- **The problem**
Pull every line holding the word "ankle" from the data below and copy it.

Saved data entries:
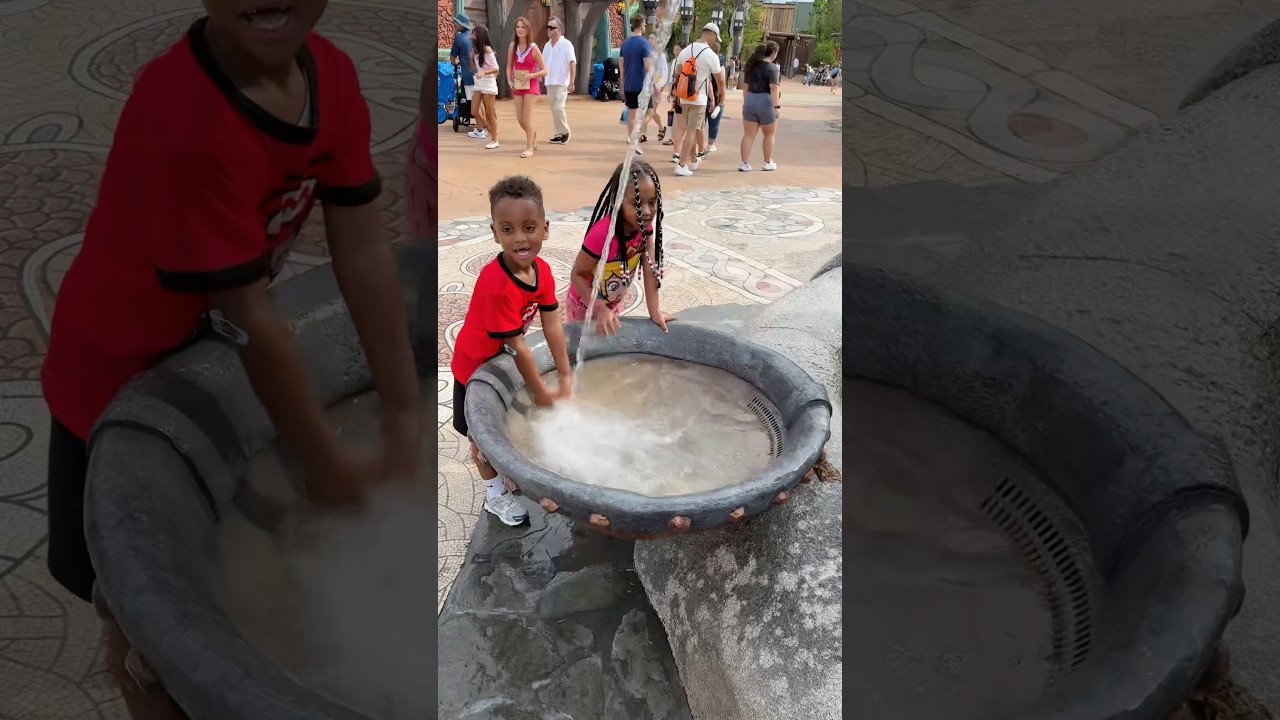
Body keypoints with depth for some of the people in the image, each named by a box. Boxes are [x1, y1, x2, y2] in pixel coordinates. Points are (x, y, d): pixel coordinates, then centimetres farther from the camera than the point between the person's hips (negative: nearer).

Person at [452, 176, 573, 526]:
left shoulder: (542, 270, -17)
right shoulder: (496, 284, -40)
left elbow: (552, 324, -10)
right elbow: (517, 346, -31)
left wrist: (565, 375, -7)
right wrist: (540, 391, -21)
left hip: (508, 360, 6)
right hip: (477, 366, -6)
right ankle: (496, 494, 33)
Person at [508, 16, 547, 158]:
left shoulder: (534, 49, -8)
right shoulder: (512, 47, 3)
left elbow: (544, 71, -6)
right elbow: (509, 67, 11)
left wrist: (531, 75, -21)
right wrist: (509, 81, -5)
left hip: (531, 85, -4)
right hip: (517, 86, 5)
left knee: (527, 118, -9)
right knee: (520, 119, 7)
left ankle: (529, 148, -3)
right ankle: (533, 137, 35)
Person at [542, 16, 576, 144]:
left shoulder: (566, 44, -7)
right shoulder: (547, 45, 11)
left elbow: (572, 63, -12)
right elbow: (543, 63, 17)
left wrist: (571, 82, -17)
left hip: (562, 82, -6)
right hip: (550, 82, 6)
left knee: (558, 108, -13)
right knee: (554, 109, 8)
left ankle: (565, 132, 3)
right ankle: (558, 134, 14)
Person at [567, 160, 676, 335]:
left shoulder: (644, 225, -18)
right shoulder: (603, 232, -36)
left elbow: (650, 269, -15)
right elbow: (577, 275, -28)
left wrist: (655, 311, -16)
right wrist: (600, 309, -36)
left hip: (614, 303, 6)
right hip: (585, 305, -6)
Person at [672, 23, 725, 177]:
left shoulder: (686, 50, 4)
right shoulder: (710, 55, -12)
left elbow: (678, 74, 11)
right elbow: (720, 79, -2)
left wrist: (678, 94, 21)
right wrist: (722, 96, 15)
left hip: (684, 98, 6)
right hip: (699, 100, -6)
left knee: (691, 130, 18)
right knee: (691, 132, -4)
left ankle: (692, 162, 30)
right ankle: (681, 165, -9)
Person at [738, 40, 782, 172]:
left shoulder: (752, 65, 10)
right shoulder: (772, 67, -10)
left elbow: (746, 86, 12)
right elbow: (774, 88, -16)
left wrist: (745, 102, 17)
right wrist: (777, 106, -15)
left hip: (750, 100, 6)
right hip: (765, 102, -6)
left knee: (748, 134, 7)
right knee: (769, 134, 12)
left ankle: (744, 163, 3)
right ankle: (768, 163, 19)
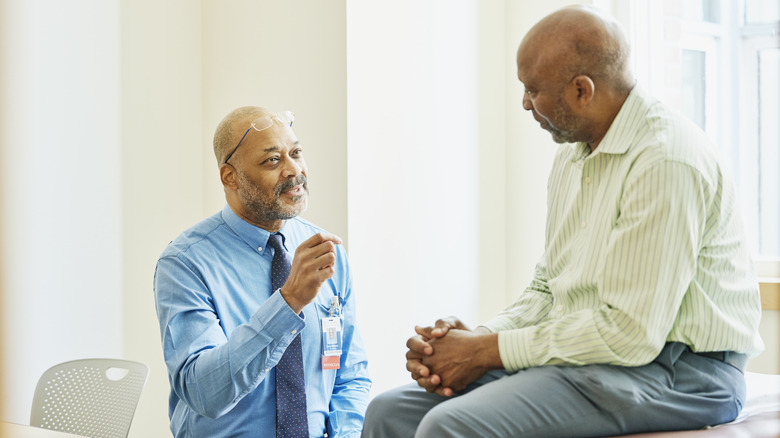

- **Answer to this exercise**
right ankle: (496, 494, 33)
left ankle: (529, 148, -3)
right ankle: (533, 137, 35)
left ankle: (565, 132, 3)
right ankle: (558, 134, 14)
left ankle: (692, 162, 30)
right ankle: (681, 165, -9)
left ankle: (744, 163, 3)
right ankle: (768, 163, 19)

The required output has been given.